Wednesday, March 30, 2005

:: Carbon dreams ::

The train hurled itself into the Gare de I'Est station like an acrid glob of spit from a cranky old man. Our train had torn through the Austrian-German-French countrysides like a languid slug in a metal cocoon: it was now a mauve-coloured morning, and the sky was a tensed canvas of spring-winter pigments, and―

'We're here,' T said, eyes shining―exhaustion, excitement!―'we're in Paris.'

It didn't look like Paris, not at first; the train station was non-descript and dirty, and the mad jumble of foreign voices mingled with the philharmonic bustle of activity into a triad tune of noise.

But we were there.
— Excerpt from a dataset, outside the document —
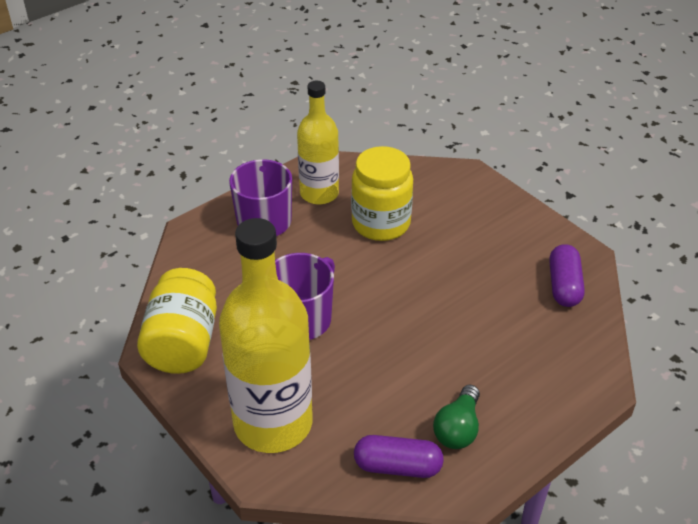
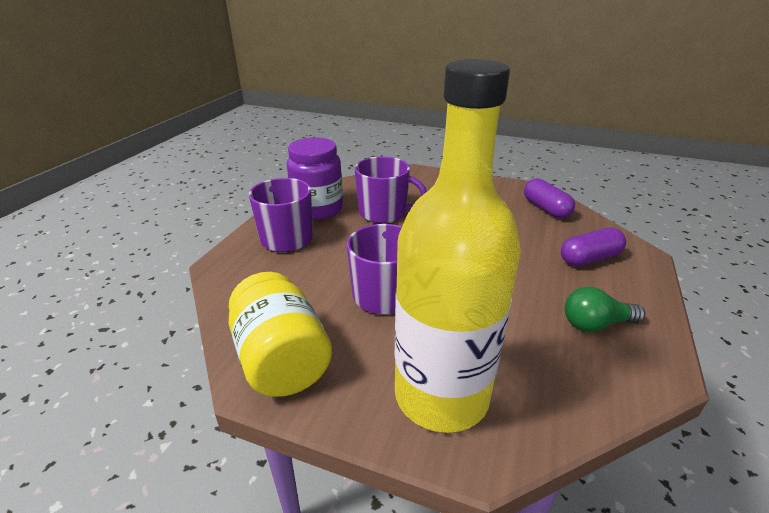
camera: 30 degrees left, 10 degrees down
(319, 193) = (318, 209): yellow bottle -> purple jar
(381, 223) = (384, 213): yellow jar -> purple mug
(397, 466) = (590, 379): purple capsule -> purple capsule (589, 258)
(458, 428) = (596, 324): green light bulb -> green light bulb turned 90 degrees clockwise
I was there. In Paris. With or without you.

Paris was the dream of old by the very young; we were barely out of our teens, and the future―our future―was to be a glorious utopia of infinite possibilities. Paris. You. Me. 2007, remember?

Ah, numbers, pledges, the memory of your kiss―all blown to fractured atoms by the Parisien wind. This morning, today, this March, this year, I'm here, with or without you.

I ached, but not with grave romantic sentiment. I ached for our ruptured innocence, our plundered promises, our crippled couplehood―I ached with carefully administered dosages. The ache didn't dull my experience of Paris, it didn't demolish any bit of joy walking down the quaint little alleys of St Michel, it didn't dampen my awe of art at the Louvre, it didn't stop me from laughing and it didn't spoil my cheerful companionship with T.

But. As we strolled down Champ d'Elysee, amidst the Parisien poise, holograms of a parallel world flashed like remote demons through my mind. We could have been here. And here. And here. Walking down these same streets. Sitting at the same cafés. Watching the same sun set behind the Arc d'Triomphe.

Holograms. Smoke and mirrors. You are far away now, and we are a dissipated past. But no matter; Paris, my dear, is still the sultry, sensuous mistress of Europe I've always imagined it to be. With or without you, the Notre Dame still stands with the same saintly dignity. With or without you, the Louvre is still a wondrous home to history and art. With or without you, Paris is Paris, and the reality of me being there―without you!―spurred the wheels of memories to a broken stop.

I didn't need to look for the metaphysical symbol to know of its existence. Goodbye.